In the beginning....
The gods were women.
There are still vestiges of this in our modern culture. "Mother Earth." "Mother Nature."
Mankind was so awed by the magical ability of the Earth to bring forth life every spring that they made her a god. Most ancient origin myths, even in later, patriarchal societies, began with the Earth giving birth to the other gods.
The Great Goddess nurtured her people, fed them, and occasionally chastised them. She features prominently in the lore of the ancient world. She was still around when Christianity won its battles against paganism. She persists in the cult of the Virgin Mary, to whom women pray for wisdom and guidance--the mother-god, reborn.
No less revered by the primitives was the human woman's magical ability to bring forth life.
It is likely that early men had little understanding of their role in the production of offspring. The long time between conception and delivery made the association with sex difficult. Childbirth was magic, pure and simple.
And women were revered for it.
Anthropologists tell us that primitive society may have been matriarchal. The child belonged to the mother. The important male in a child's life was often the mother's brother, the only known male kin. The mother (and her mate) lived in her mother's home. Wisdom was passed from mother to daughter; mothers attended their daughters' births, and the cycle continued.
It is likely that childbirth in this period was less fraught with hazards than in later eras. The brain case of prehistoric man was smaller, so there was less chance of cranio-pelvic disproportion. Women's lives were hard, and they were strong. Perhaps more importantly, there were no chairs. Women spent a good deal of their lives squatting, producing strong pelvic musculature.
And then, at some fateful point in history, man realized that he was bigger and stronger, and that he was actually involved in this whole childbirth thing, after all.
The rules got rewritten. Societies became patriarchal. Men started sticking their noses in every aspect of women's lives, even the childbirth bed.
From there, things just went downhill...
This is the story of motherhood. It isn't pretty. It's loaded with wild characters and strange laws and bizarre customs.
We will, over the course of history, encounter the various theories of what made women, well, women--Hippocrates' "sponge" theory of womanhood; the "wandering womb" of antiquity; Freud and hysteria; the green sickness of virginity.

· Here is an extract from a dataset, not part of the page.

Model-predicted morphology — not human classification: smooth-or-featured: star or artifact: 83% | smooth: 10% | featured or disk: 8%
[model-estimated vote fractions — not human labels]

We will meet the midwives who were persecuted as witches; the women who were burned at the stake for giving anesthesia in childbirth; the male-midwife who cured England's infertility problem (singlehandedly).

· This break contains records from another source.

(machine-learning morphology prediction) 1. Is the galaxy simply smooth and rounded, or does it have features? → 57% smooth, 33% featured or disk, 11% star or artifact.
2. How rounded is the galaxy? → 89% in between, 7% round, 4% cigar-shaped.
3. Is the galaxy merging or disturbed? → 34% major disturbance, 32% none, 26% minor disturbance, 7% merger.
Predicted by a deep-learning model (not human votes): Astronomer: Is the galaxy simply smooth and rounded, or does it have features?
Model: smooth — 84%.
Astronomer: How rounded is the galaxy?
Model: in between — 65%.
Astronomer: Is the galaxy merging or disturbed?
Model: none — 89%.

We will watch the rise of the man-midwife, the family business of the forceps, and how they became a political issue that led to a crisis in the British monarchy.

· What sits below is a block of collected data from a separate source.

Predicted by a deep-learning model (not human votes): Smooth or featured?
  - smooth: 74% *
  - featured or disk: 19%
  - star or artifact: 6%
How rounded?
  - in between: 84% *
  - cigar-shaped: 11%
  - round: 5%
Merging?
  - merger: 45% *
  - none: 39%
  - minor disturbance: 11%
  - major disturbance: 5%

We'll revisit puerperal fever, the doctors who figured it out, and how they were vilified by the medical establishment.
And, since much of any society's views about pregnancy and childbirth is related to their views about sexuality and morality, we'll take the occasional aside to discuss sex, religion and politics (historically speaking, of course).
I would love to tell you that we'll do it all in chronological order, but the thing is, this research is hard. I reserve the right to throw something in anachronistically, just for fun.
I will post a new episode every Friday. So pull up a chair (or squat) and enjoy.